> _EXERCISE REQUIREMENTS_
Lay out each line of the data below as a numbered list, skipping any blank lines.

> _RECORDS FOR PROCESSING_
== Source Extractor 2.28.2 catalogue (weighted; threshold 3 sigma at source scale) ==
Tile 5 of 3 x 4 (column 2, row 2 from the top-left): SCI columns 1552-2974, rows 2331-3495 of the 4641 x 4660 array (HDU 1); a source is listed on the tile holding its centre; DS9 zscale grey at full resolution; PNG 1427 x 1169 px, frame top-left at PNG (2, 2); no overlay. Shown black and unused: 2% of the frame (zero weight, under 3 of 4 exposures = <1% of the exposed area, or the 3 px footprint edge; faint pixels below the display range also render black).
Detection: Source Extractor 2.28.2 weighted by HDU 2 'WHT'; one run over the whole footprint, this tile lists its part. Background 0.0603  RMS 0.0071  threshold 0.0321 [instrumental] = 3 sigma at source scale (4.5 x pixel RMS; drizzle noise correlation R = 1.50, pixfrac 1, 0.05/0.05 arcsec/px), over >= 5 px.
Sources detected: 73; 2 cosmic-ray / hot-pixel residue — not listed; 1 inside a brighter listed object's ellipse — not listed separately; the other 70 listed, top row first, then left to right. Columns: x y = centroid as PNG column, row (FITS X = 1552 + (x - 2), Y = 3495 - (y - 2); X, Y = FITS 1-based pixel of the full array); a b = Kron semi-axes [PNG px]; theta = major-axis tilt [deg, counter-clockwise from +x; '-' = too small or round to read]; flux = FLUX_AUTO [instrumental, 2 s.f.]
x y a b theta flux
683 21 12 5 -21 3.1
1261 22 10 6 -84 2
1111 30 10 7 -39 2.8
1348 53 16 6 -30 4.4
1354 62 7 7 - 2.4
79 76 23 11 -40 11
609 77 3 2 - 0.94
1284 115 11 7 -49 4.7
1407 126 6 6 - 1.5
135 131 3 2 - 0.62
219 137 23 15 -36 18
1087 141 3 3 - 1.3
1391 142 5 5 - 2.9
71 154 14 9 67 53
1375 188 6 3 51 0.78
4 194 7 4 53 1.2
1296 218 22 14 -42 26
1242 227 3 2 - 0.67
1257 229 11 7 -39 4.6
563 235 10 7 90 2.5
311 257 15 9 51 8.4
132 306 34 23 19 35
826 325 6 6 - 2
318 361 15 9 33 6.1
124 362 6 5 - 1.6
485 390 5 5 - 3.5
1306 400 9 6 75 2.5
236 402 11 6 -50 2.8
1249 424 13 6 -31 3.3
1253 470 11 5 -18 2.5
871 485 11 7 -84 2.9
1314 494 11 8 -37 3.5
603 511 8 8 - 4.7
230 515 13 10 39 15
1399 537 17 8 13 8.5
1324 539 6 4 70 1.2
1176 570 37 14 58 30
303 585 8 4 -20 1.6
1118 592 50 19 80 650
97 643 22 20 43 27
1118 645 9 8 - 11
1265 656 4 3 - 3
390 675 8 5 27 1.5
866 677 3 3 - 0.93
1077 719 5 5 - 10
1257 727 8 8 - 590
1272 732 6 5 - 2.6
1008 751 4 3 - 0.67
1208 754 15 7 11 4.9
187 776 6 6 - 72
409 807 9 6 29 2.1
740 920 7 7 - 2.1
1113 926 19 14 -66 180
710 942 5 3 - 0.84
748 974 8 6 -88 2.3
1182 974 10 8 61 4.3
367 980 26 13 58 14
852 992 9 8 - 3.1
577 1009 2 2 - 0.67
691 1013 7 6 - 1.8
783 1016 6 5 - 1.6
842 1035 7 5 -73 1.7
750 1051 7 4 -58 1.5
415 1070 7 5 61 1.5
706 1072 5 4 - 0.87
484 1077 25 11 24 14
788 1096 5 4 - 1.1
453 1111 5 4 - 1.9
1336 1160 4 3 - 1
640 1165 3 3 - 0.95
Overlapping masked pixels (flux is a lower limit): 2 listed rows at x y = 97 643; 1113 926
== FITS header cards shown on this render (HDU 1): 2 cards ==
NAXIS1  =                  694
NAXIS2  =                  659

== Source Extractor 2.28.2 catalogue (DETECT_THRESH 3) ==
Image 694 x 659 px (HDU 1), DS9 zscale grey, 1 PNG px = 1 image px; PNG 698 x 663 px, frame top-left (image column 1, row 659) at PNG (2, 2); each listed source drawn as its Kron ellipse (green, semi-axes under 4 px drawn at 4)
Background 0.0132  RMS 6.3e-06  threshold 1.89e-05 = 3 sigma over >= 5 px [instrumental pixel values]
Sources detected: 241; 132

> _FULL SOLUTION_
1. == Source Extractor 2.28.2 catalogue (weighted; threshold 3 sigma at source scale) ==
2. Tile 5 of 3 x 4 (column 2, row 2 from the top-left): SCI columns 1552-2974, rows 2331-3495 of the 4641 x 4660 array (HDU 1); a source is listed on the tile holding its centre; DS9 zscale grey at full resolution; PNG 1427 x 1169 px, frame top-left at PNG (2, 2); no overlay. Shown black and unused: 2% of the frame (zero weight, under 3 of 4 exposures = <1% of the exposed area, or the 3 px footprint edge; faint pixels below the display range also render black).
3. Detection: Source Extractor 2.28.2 weighted by HDU 2 'WHT'; one run over the whole footprint, this tile lists its part. Background 0.0603  RMS 0.0071  threshold 0.0321 [instrumental] = 3 sigma at source scale (4.5 x pixel RMS; drizzle noise correlation R = 1.50, pixfrac 1, 0.05/0.05 arcsec/px), over >= 5 px.
4. Sources detected: 73; 2 cosmic-ray / hot-pixel residue — not listed; 1 inside a brighter listed object's ellipse — not listed separately; the other 70 listed, top row first, then left to right. Columns: x y = centroid as PNG column, row (FITS X = 1552 + (x - 2), Y = 3495 - (y - 2); X, Y = FITS 1-based pixel of the full array); a b = Kron semi-axes [PNG px]; theta = major-axis tilt [deg, counter-clockwise from +x; '-' = too small or round to read]; flux = FLUX_AUTO [instrumental, 2 s.f.]
5. x y a b theta flux
6. 683 21 12 5 -21 3.1
7. 1261 22 10 6 -84 2
8. 1111 30 10 7 -39 2.8
9. 1348 53 16 6 -30 4.4
10. 1354 62 7 7 - 2.4
11. 79 76 23 11 -40 11
12. 609 77 3 2 - 0.94
13. 1284 115 11 7 -49 4.7
14. 1407 126 6 6 - 1.5
15. 135 131 3 2 - 0.62
16. 219 137 23 15 -36 18
17. 1087 141 3 3 - 1.3
18. 1391 142 5 5 - 2.9
19. 71 154 14 9 67 53
20. 1375 188 6 3 51 0.78
21. 4 194 7 4 53 1.2
22. 1296 218 22 14 -42 26
23. 1242 227 3 2 - 0.67
24. 1257 229 11 7 -39 4.6
25. 563 235 10 7 90 2.5
26. 311 257 15 9 51 8.4
27. 132 306 34 23 19 35
28. 826 325 6 6 - 2
29. 318 361 15 9 33 6.1
30. 124 362 6 5 - 1.6
31. 485 390 5 5 - 3.5
32. 1306 400 9 6 75 2.5
33. 236 402 11 6 -50 2.8
34. 1249 424 13 6 -31 3.3
35. 1253 470 11 5 -18 2.5
36. 871 485 11 7 -84 2.9
37. 1314 494 11 8 -37 3.5
38. 603 511 8 8 - 4.7
39. 230 515 13 10 39 15
40. 1399 537 17 8 13 8.5
41. 1324 539 6 4 70 1.2
42. 1176 570 37 14 58 30
43. 303 585 8 4 -20 1.6
44. 1118 592 50 19 80 650
45. 97 643 22 20 43 27
46. 1118 645 9 8 - 11
47. 1265 656 4 3 - 3
48. 390 675 8 5 27 1.5
49. 866 677 3 3 - 0.93
50. 1077 719 5 5 - 10
51. 1257 727 8 8 - 590
52. 1272 732 6 5 - 2.6
53. 1008 751 4 3 - 0.67
54. 1208 754 15 7 11 4.9
55. 187 776 6 6 - 72
56. 409 807 9 6 29 2.1
57. 740 920 7 7 - 2.1
58. 1113 926 19 14 -66 180
59. 710 942 5 3 - 0.84
60. 748 974 8 6 -88 2.3
61. 1182 974 10 8 61 4.3
62. 367 980 26 13 58 14
63. 852 992 9 8 - 3.1
64. 577 1009 2 2 - 0.67
65. 691 1013 7 6 - 1.8
66. 783 1016 6 5 - 1.6
67. 842 1035 7 5 -73 1.7
68. 750 1051 7 4 -58 1.5
69. 415 1070 7 5 61 1.5
70. 706 1072 5 4 - 0.87
71. 484 1077 25 11 24 14
72. 788 1096 5 4 - 1.1
73. 453 1111 5 4 - 1.9
74. 1336 1160 4 3 - 1
75. 640 1165 3 3 - 0.95
76. Overlapping masked pixels (flux is a lower limit): 2 listed rows at x y = 97 643; 1113 926
77. == FITS header cards shown on this render (HDU 1): 2 cards ==
78. NAXIS1  =                  694
79. NAXIS2  =                  659
80. == Source Extractor 2.28.2 catalogue (DETECT_THRESH 3) ==
81. Image 694 x 659 px (HDU 1), DS9 zscale grey, 1 PNG px = 1 image px; PNG 698 x 663 px, frame top-left (image column 1, row 659) at PNG (2, 2); each listed source drawn as its Kron ellipse (green, semi-axes under 4 px drawn at 4)
82. Background 0.0132  RMS 6.3e-06  threshold 1.89e-05 = 3 sigma over >= 5 px [instrumental pixel values]
83. Sources detected: 241; 132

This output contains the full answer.